_TASK TO CARRY OUT_
Your copy should repeat each record exactly and contain none of the pictures.

:: MATERIAL TO PROCESS

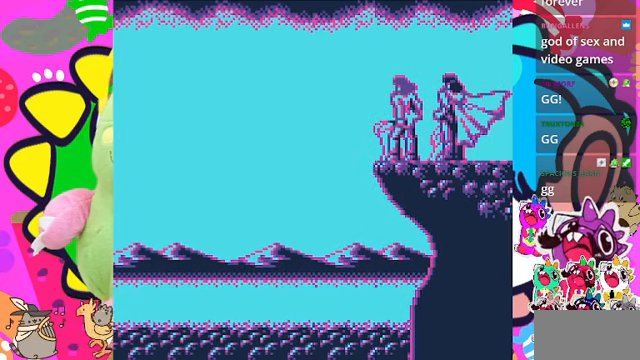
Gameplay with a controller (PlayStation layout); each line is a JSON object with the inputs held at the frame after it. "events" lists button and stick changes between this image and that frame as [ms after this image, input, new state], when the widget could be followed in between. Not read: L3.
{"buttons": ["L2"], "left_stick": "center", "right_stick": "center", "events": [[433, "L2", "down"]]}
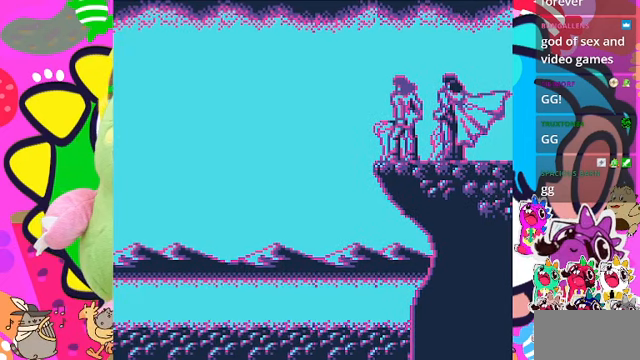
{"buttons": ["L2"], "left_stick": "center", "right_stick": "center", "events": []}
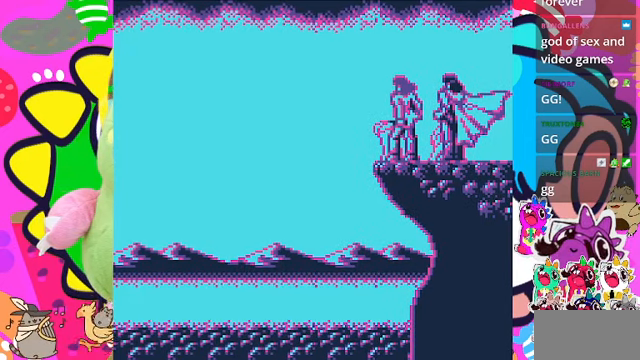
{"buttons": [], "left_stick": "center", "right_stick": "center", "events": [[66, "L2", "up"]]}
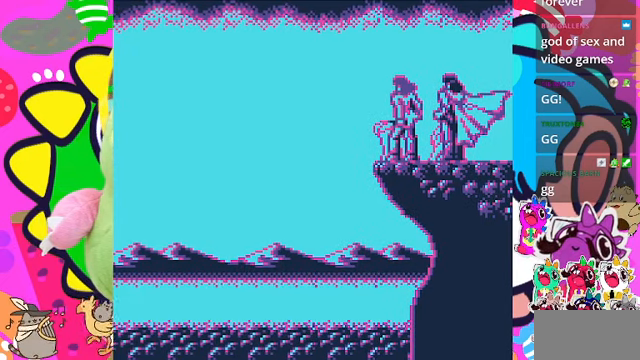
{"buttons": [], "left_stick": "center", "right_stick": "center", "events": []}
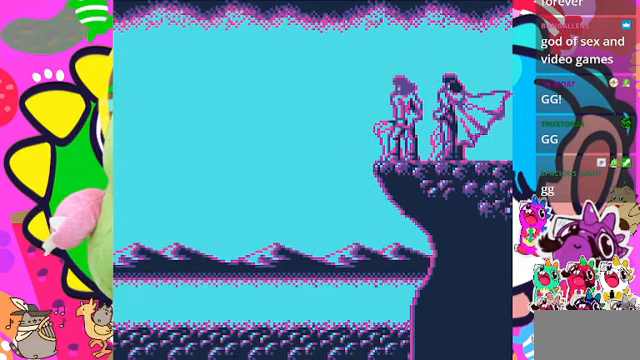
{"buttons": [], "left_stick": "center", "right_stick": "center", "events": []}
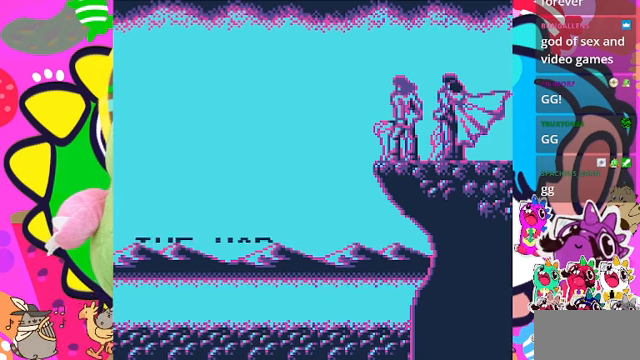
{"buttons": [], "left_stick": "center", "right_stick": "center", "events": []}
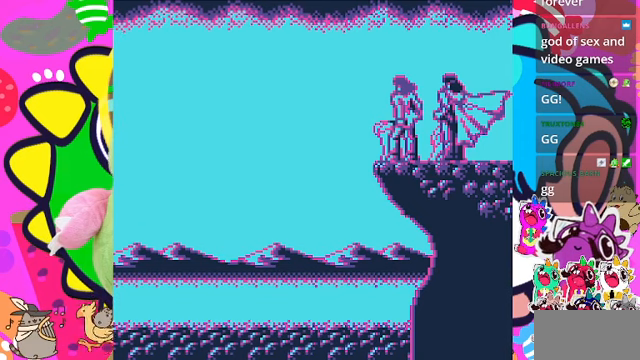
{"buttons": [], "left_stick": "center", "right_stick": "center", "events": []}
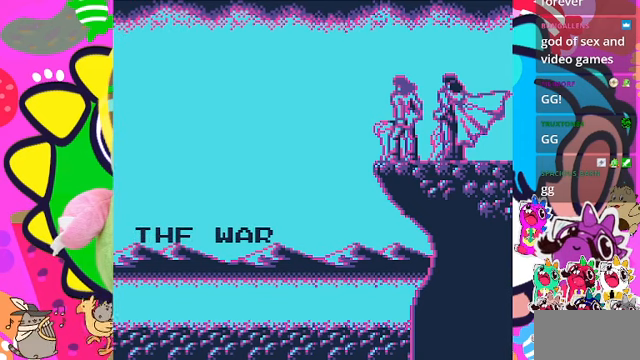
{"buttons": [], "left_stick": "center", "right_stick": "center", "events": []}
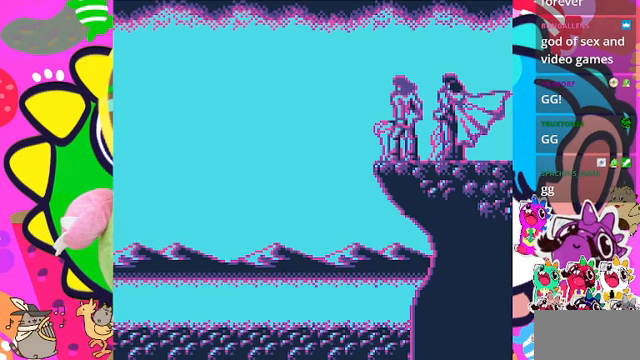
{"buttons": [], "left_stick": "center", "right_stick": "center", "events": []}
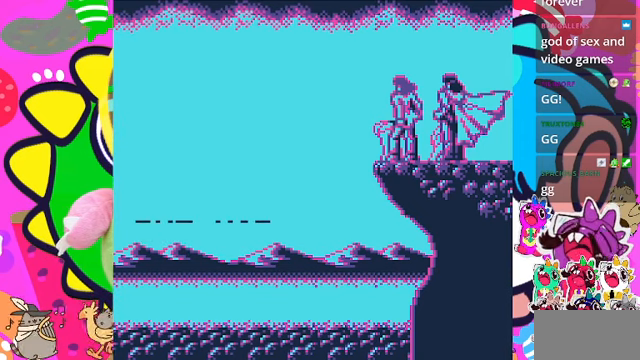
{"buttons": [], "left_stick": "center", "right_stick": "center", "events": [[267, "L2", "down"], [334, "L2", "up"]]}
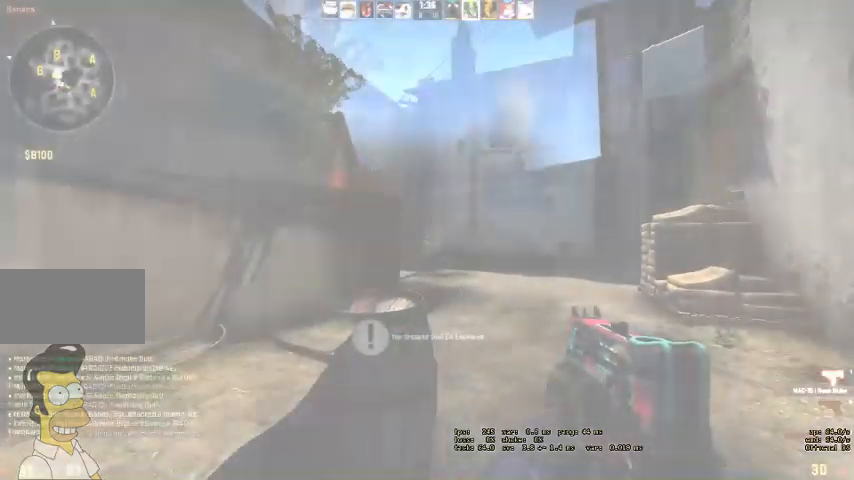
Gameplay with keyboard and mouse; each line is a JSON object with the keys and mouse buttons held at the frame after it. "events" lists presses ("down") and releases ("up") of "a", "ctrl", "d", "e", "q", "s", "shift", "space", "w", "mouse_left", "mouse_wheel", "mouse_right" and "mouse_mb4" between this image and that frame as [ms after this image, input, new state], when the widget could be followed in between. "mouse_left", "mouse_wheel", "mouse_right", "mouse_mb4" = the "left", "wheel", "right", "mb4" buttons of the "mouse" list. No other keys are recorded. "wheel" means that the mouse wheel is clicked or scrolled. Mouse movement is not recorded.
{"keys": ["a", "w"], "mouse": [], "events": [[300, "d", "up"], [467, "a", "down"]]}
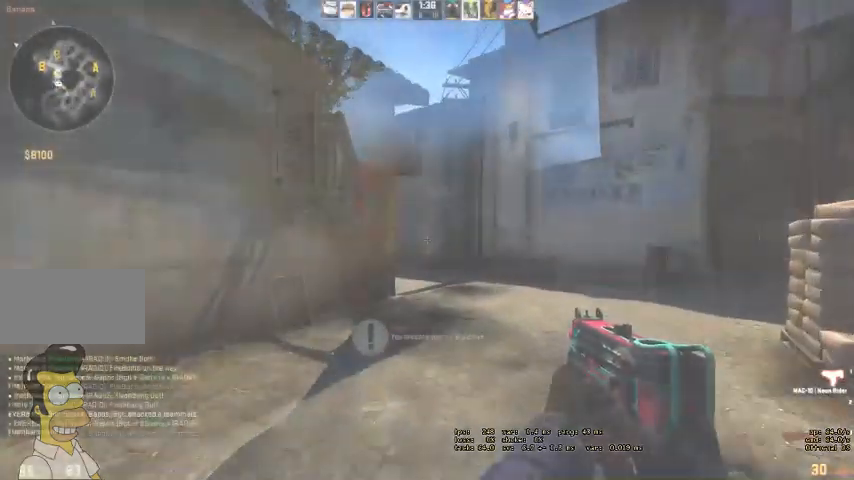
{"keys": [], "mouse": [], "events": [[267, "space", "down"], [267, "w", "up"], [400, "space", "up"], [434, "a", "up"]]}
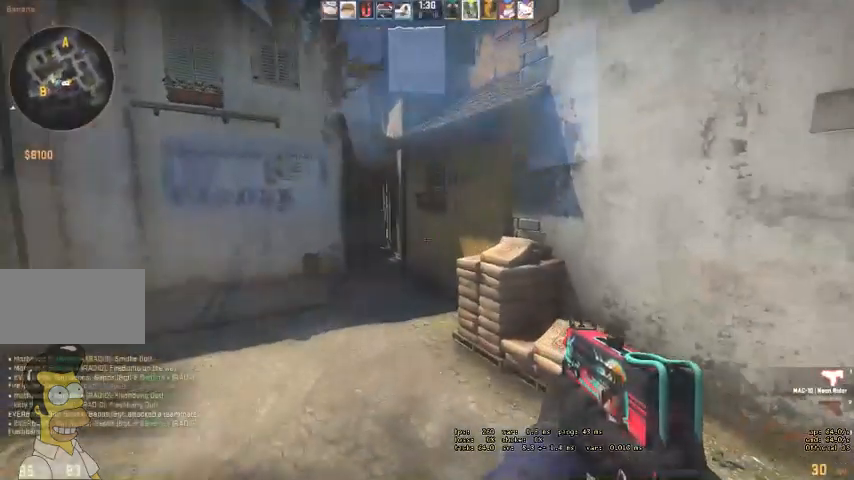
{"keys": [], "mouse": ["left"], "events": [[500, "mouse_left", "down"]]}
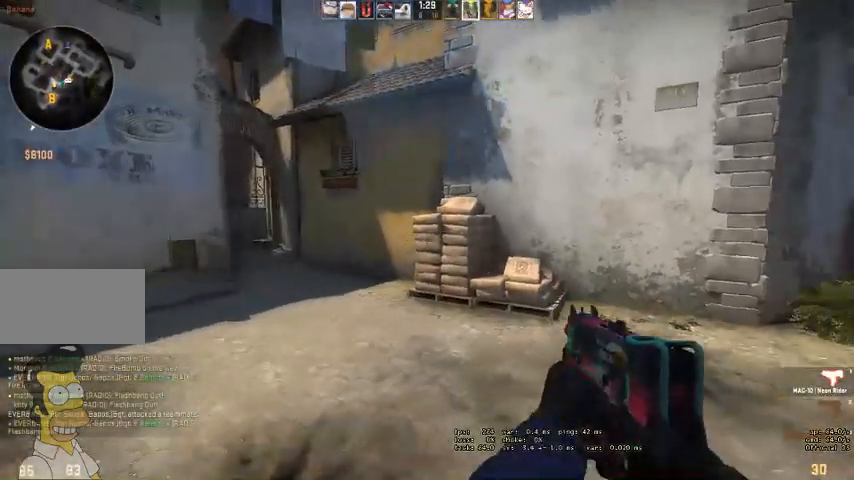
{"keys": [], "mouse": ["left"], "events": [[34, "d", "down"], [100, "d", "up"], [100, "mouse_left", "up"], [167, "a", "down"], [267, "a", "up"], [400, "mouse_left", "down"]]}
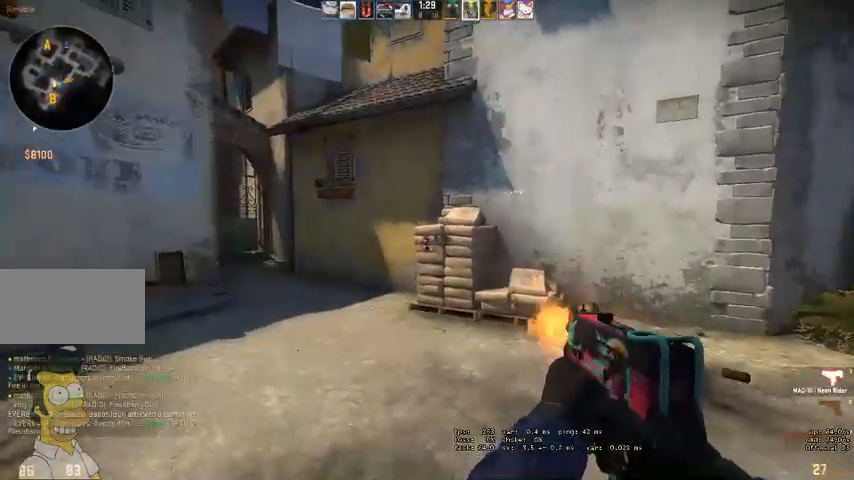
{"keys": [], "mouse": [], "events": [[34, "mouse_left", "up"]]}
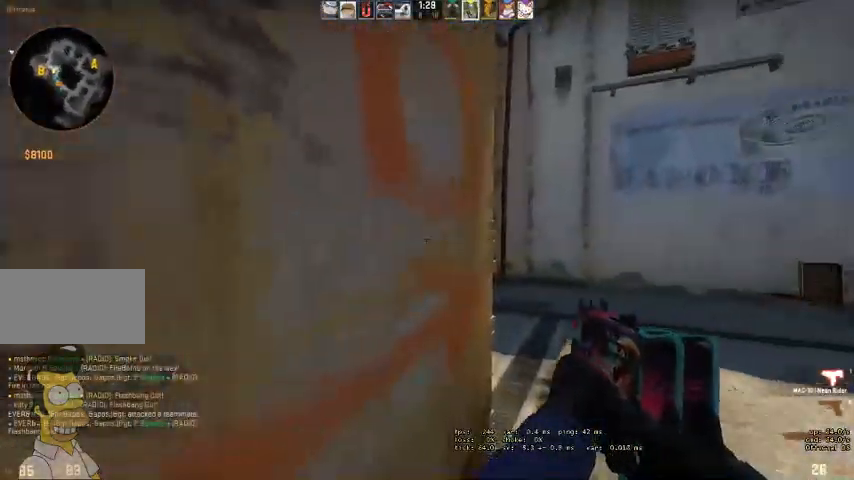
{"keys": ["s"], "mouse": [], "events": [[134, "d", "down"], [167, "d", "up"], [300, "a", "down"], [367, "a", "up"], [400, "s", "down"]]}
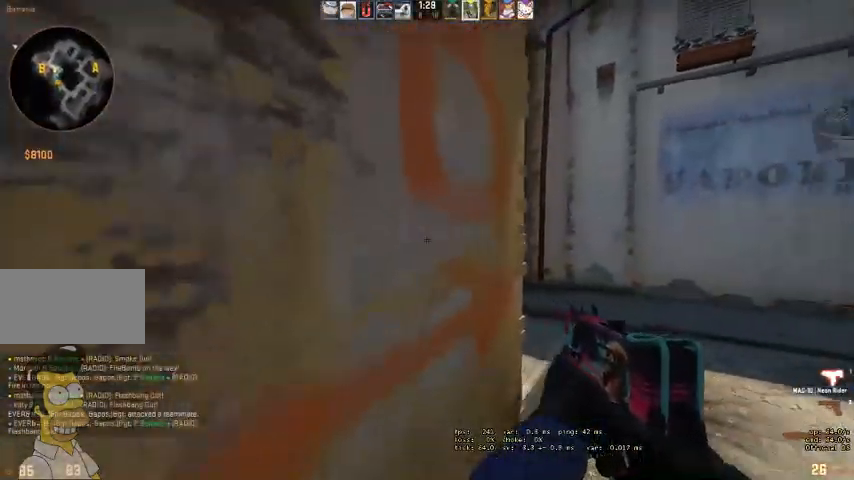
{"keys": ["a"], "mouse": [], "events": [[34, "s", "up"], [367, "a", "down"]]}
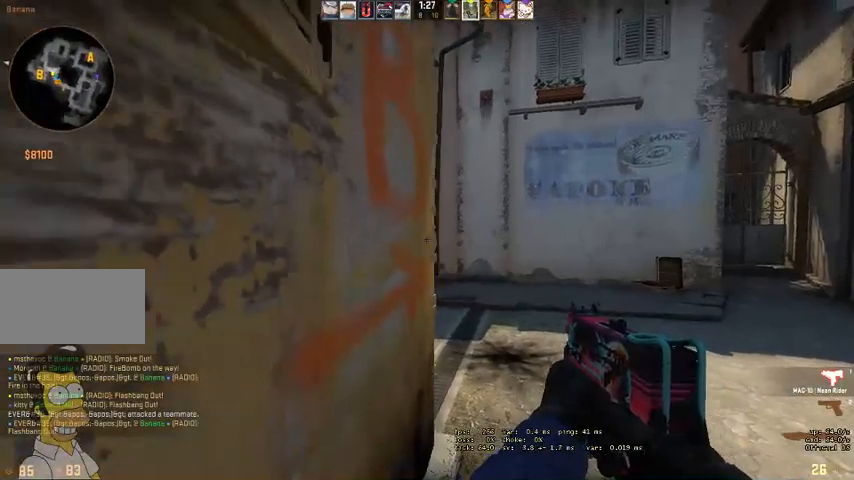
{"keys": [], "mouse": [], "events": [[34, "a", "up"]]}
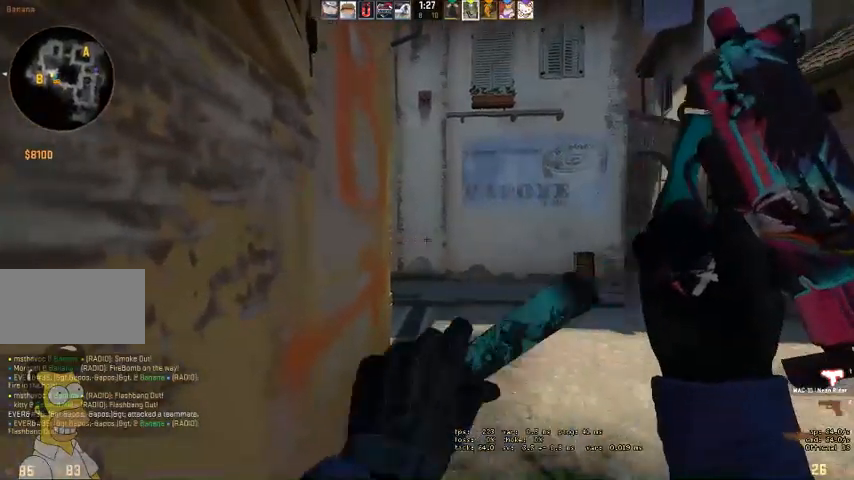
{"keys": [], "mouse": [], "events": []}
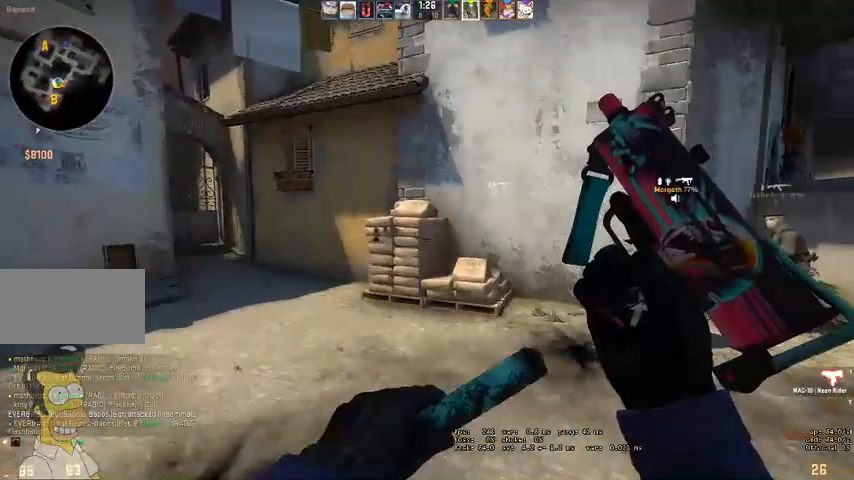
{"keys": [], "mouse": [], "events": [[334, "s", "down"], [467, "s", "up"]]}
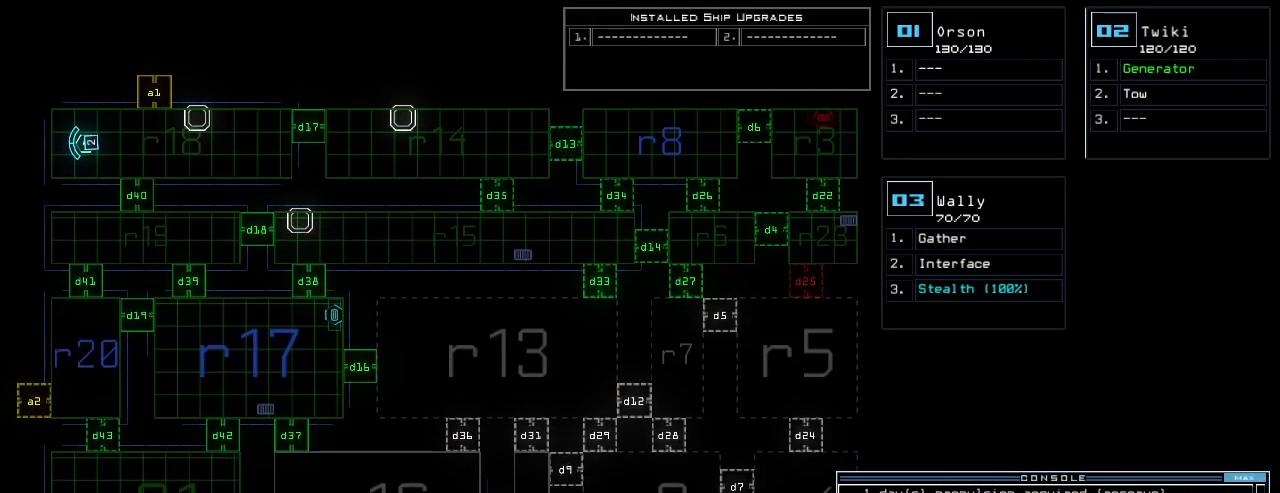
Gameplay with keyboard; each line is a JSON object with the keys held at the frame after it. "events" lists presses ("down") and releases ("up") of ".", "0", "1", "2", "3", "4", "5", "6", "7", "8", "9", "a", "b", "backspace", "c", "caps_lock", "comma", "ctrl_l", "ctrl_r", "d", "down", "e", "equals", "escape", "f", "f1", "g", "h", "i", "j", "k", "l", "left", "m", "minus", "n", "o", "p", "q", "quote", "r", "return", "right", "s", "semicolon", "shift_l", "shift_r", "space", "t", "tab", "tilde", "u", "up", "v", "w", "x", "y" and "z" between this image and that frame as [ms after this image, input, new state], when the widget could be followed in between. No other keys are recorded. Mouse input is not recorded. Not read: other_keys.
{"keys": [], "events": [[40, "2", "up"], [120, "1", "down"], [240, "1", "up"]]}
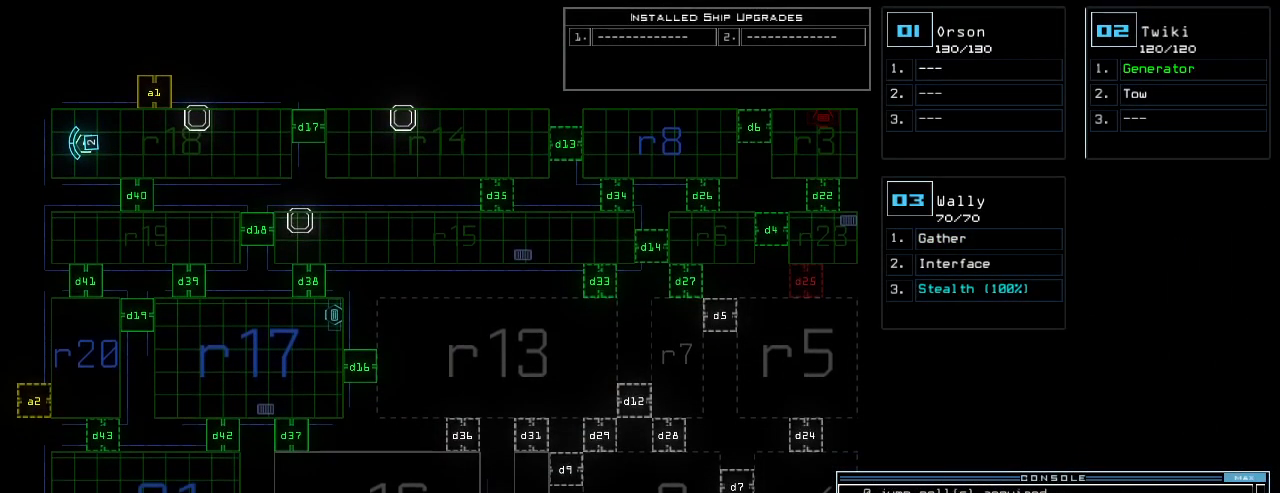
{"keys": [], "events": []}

::::

_RESULT_
Gameplay with a controller (PlayStation layout); each line is a JSON object with the inputs held at the frame after it. "events" lists button and stick changes between this image and that frame as [ms after this image, input, new state], when the widget could be followed in between. Not read: L3.
{"buttons": ["L2"], "left_stick": "center", "right_stick": "center", "events": [[433, "L2", "down"]]}
{"buttons": ["L2"], "left_stick": "center", "right_stick": "center", "events": []}
{"buttons": [], "left_stick": "center", "right_stick": "center", "events": [[66, "L2", "up"]]}
{"buttons": [], "left_stick": "center", "right_stick": "center", "events": []}
{"buttons": [], "left_stick": "center", "right_stick": "center", "events": []}
{"buttons": [], "left_stick": "center", "right_stick": "center", "events": []}
{"buttons": [], "left_stick": "center", "right_stick": "center", "events": []}
{"buttons": [], "left_stick": "center", "right_stick": "center", "events": []}
{"buttons": [], "left_stick": "center", "right_stick": "center", "events": []}
{"buttons": [], "left_stick": "center", "right_stick": "center", "events": [[267, "L2", "down"], [334, "L2", "up"]]}
Gameplay with keyboard and mouse; each line is a JSON object with the keys and mouse buttons held at the frame after it. "events" lists presses ("down") and releases ("up") of "a", "ctrl", "d", "e", "q", "s", "shift", "space", "w", "mouse_left", "mouse_wheel", "mouse_right" and "mouse_mb4" between this image and that frame as [ms after this image, input, new state], when the widget could be followed in between. "mouse_left", "mouse_wheel", "mouse_right", "mouse_mb4" = the "left", "wheel", "right", "mb4" buttons of the "mouse" list. No other keys are recorded. "wheel" means that the mouse wheel is clicked or scrolled. Mouse movement is not recorded.
{"keys": ["a", "w"], "mouse": [], "events": [[300, "d", "up"], [467, "a", "down"]]}
{"keys": [], "mouse": [], "events": [[267, "space", "down"], [267, "w", "up"], [400, "space", "up"], [434, "a", "up"]]}
{"keys": [], "mouse": ["left"], "events": [[500, "mouse_left", "down"]]}
{"keys": [], "mouse": ["left"], "events": [[34, "d", "down"], [100, "d", "up"], [100, "mouse_left", "up"], [167, "a", "down"], [267, "a", "up"], [400, "mouse_left", "down"]]}
{"keys": [], "mouse": [], "events": [[34, "mouse_left", "up"]]}
{"keys": ["s"], "mouse": [], "events": [[134, "d", "down"], [167, "d", "up"], [300, "a", "down"], [367, "a", "up"], [400, "s", "down"]]}
{"keys": ["a"], "mouse": [], "events": [[34, "s", "up"], [367, "a", "down"]]}
{"keys": [], "mouse": [], "events": [[34, "a", "up"]]}
{"keys": [], "mouse": [], "events": []}
{"keys": [], "mouse": [], "events": [[334, "s", "down"], [467, "s", "up"]]}
Gameplay with keyboard; each line is a JSON object with the keys held at the frame after it. "events" lists presses ("down") and releases ("up") of ".", "0", "1", "2", "3", "4", "5", "6", "7", "8", "9", "a", "b", "backspace", "c", "caps_lock", "comma", "ctrl_l", "ctrl_r", "d", "down", "e", "equals", "escape", "f", "f1", "g", "h", "i", "j", "k", "l", "left", "m", "minus", "n", "o", "p", "q", "quote", "r", "return", "right", "s", "semicolon", "shift_l", "shift_r", "space", "t", "tab", "tilde", "u", "up", "v", "w", "x", "y" and "z" between this image and that frame as [ms after this image, input, new state], when the widget could be followed in between. No other keys are recorded. Mouse input is not recorded. Not read: other_keys.
{"keys": [], "events": [[40, "2", "up"], [120, "1", "down"], [240, "1", "up"]]}
{"keys": [], "events": []}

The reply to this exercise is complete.